Document -
--------------------------------

From: Nathan <nathan@webr3.org>
Date: Fri, 25 Feb 2011 05:01:01 +0000
Message-ID: <4D67378D.8080607@webr3.org>
To: AWWSW TF <public-awwsw@w3.org>
CC: Jonathan Rees <jar@creativecommons.org>
Following on from a chain of emails on the RDF-WG, Sandro just wrote up 
the following:

At the foot of the email I've added some notes as to how I personally 
see this in relation to what we discuss on this list

-------- Original Message --------
Subject: [GRAPHS] g-box, g-snap, and g-text
Resent-Date: Fri, 25 Feb 2011 03:27:09 +0000
Resent-From: public-rdf-wg@w3.org
Date: Thu, 24 Feb 2011 22:25:56 -0500
From: Sandro Hawke <sandro@w3.org>
Organisation: World Wide Web Consortium (W3C)
To: public-rdf-wg <public-rdf-wg@w3.org>
References: <5AE83D03-F381-446A-BE1B-F0C520B8A887@ihmc.us>	 
<4D6630C0.70808@vu.nl> <3E151CCF-6378-403E-BA23-D25C2D610127@ihmc.us>	 
<4D66EDB5.5090409@webr3.org>

I'm still having trouble following the discussion due to ambiguity of
terms.  But I don't want us to argue about terms at this stage.  So I'd
like to propose some temporary terms.  They are intentionally a little
quirky and not suitable for use in our final specs.  Instead, they are
meant to be short and unambiguous and relatively memorable.  At the end
of this email, I try to connect them to other people's terms.

--------------------------------

Given data -
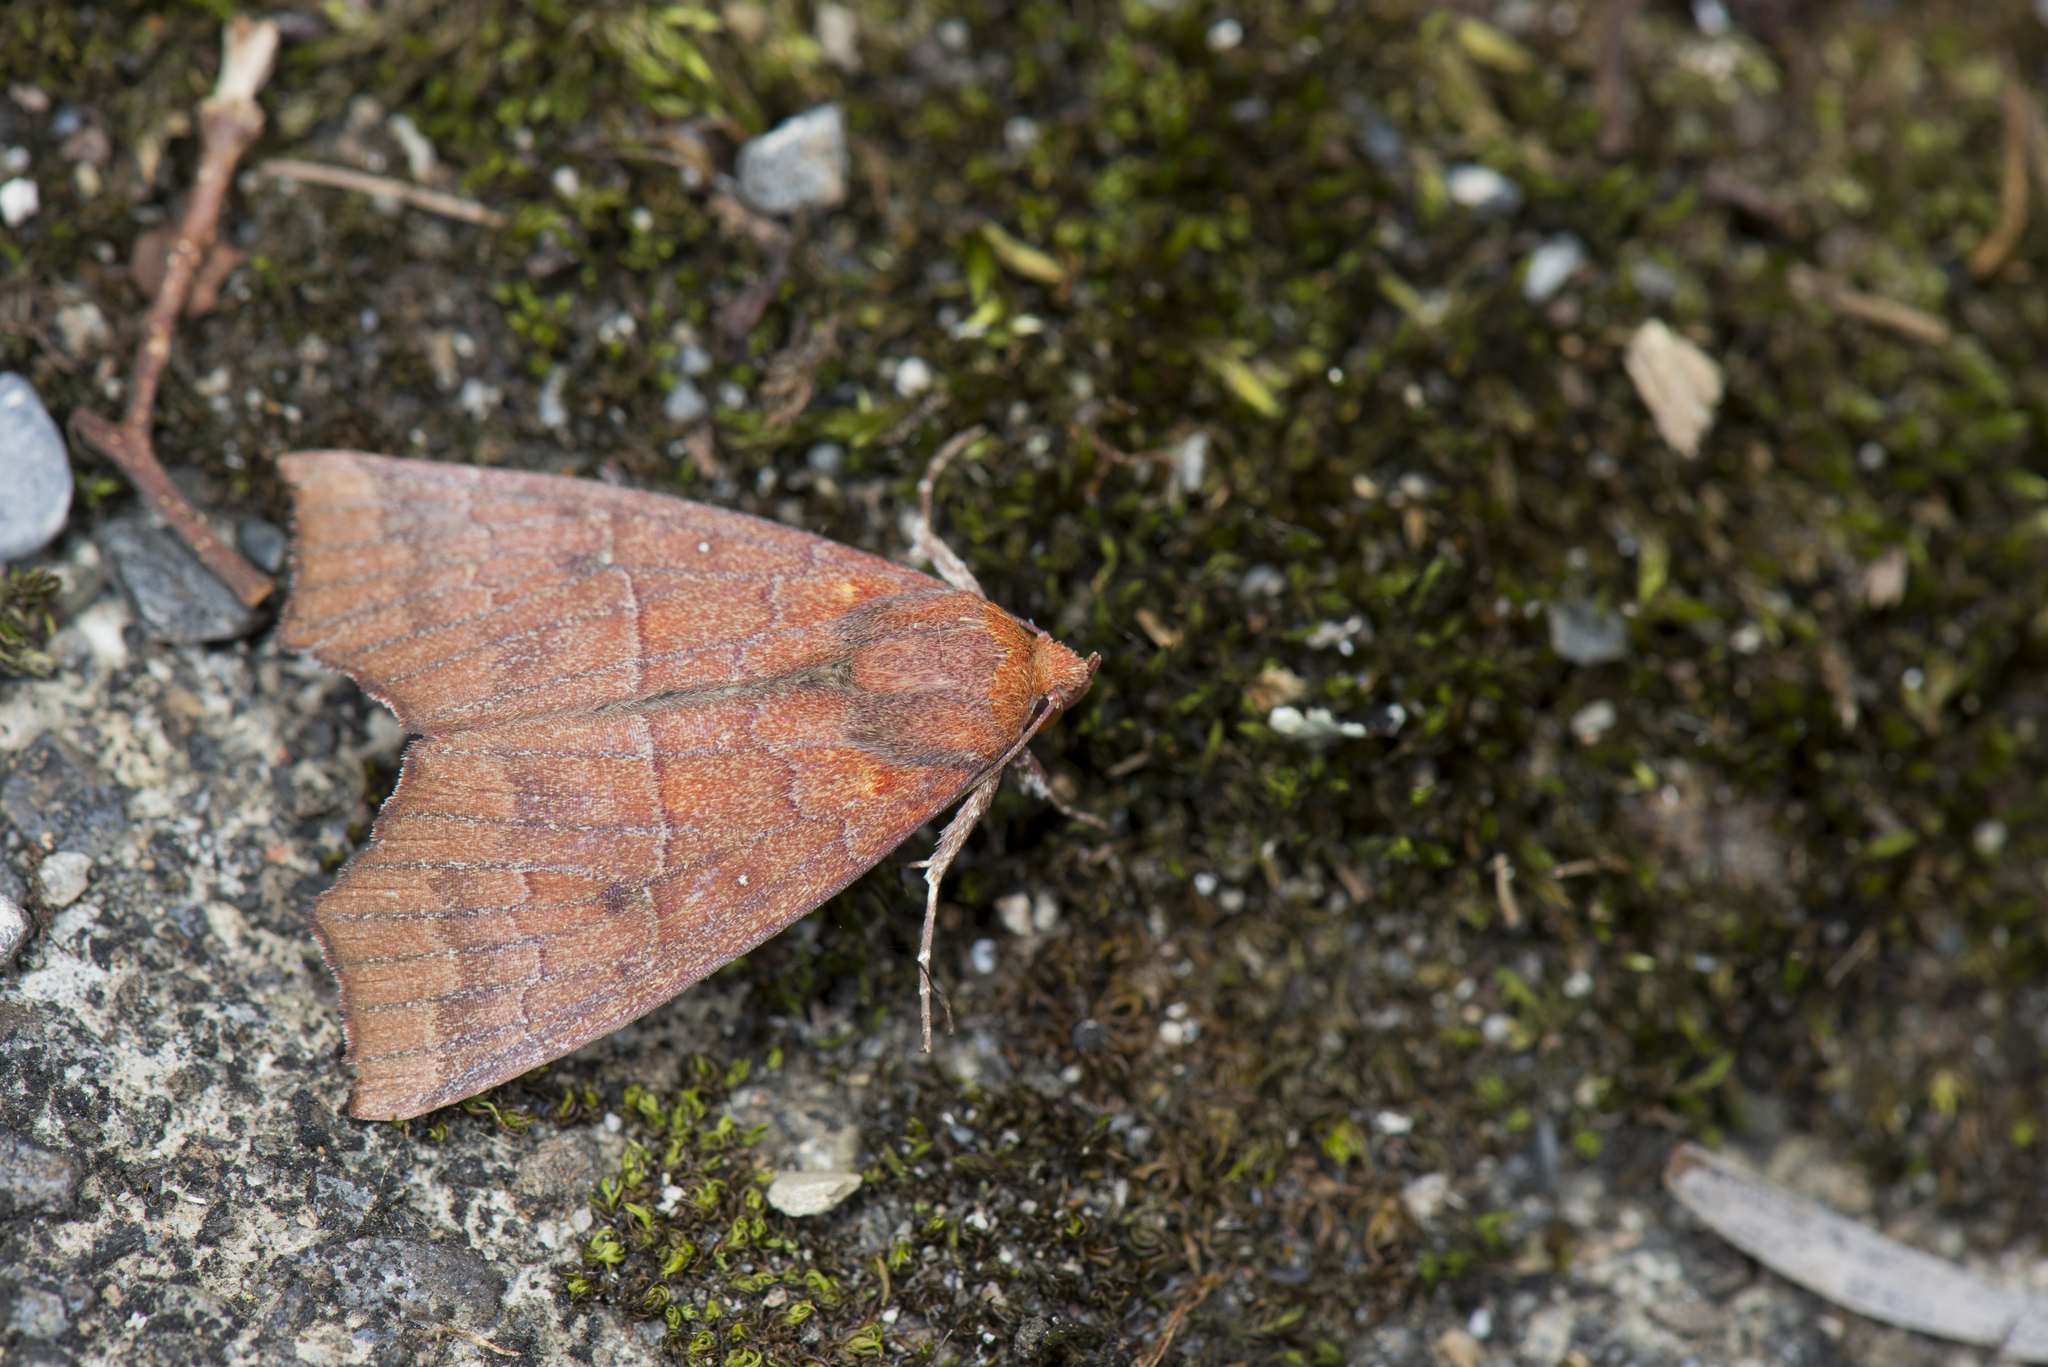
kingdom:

--------------------------------

Tasks to carry out -
a. In the email, which organization is listed for Sandro Hawke?
b. Copy word for word the passage of the email that begins at "I'm still having" and ends at "other people's terms.".

Completed exercise -
a. The World Wide Web Consortium (W3C).

b.
I'm still having trouble following the discussion due to ambiguity of
terms.  But I don't want us to argue about terms at this stage.  So I'd
like to propose some temporary terms.  They are intentionally a little
quirky and not suitable for use in our final specs.  Instead, they are
meant to be short and unambiguous and relatively memorable.  At the end
of this email, I try to connect them to other people's terms.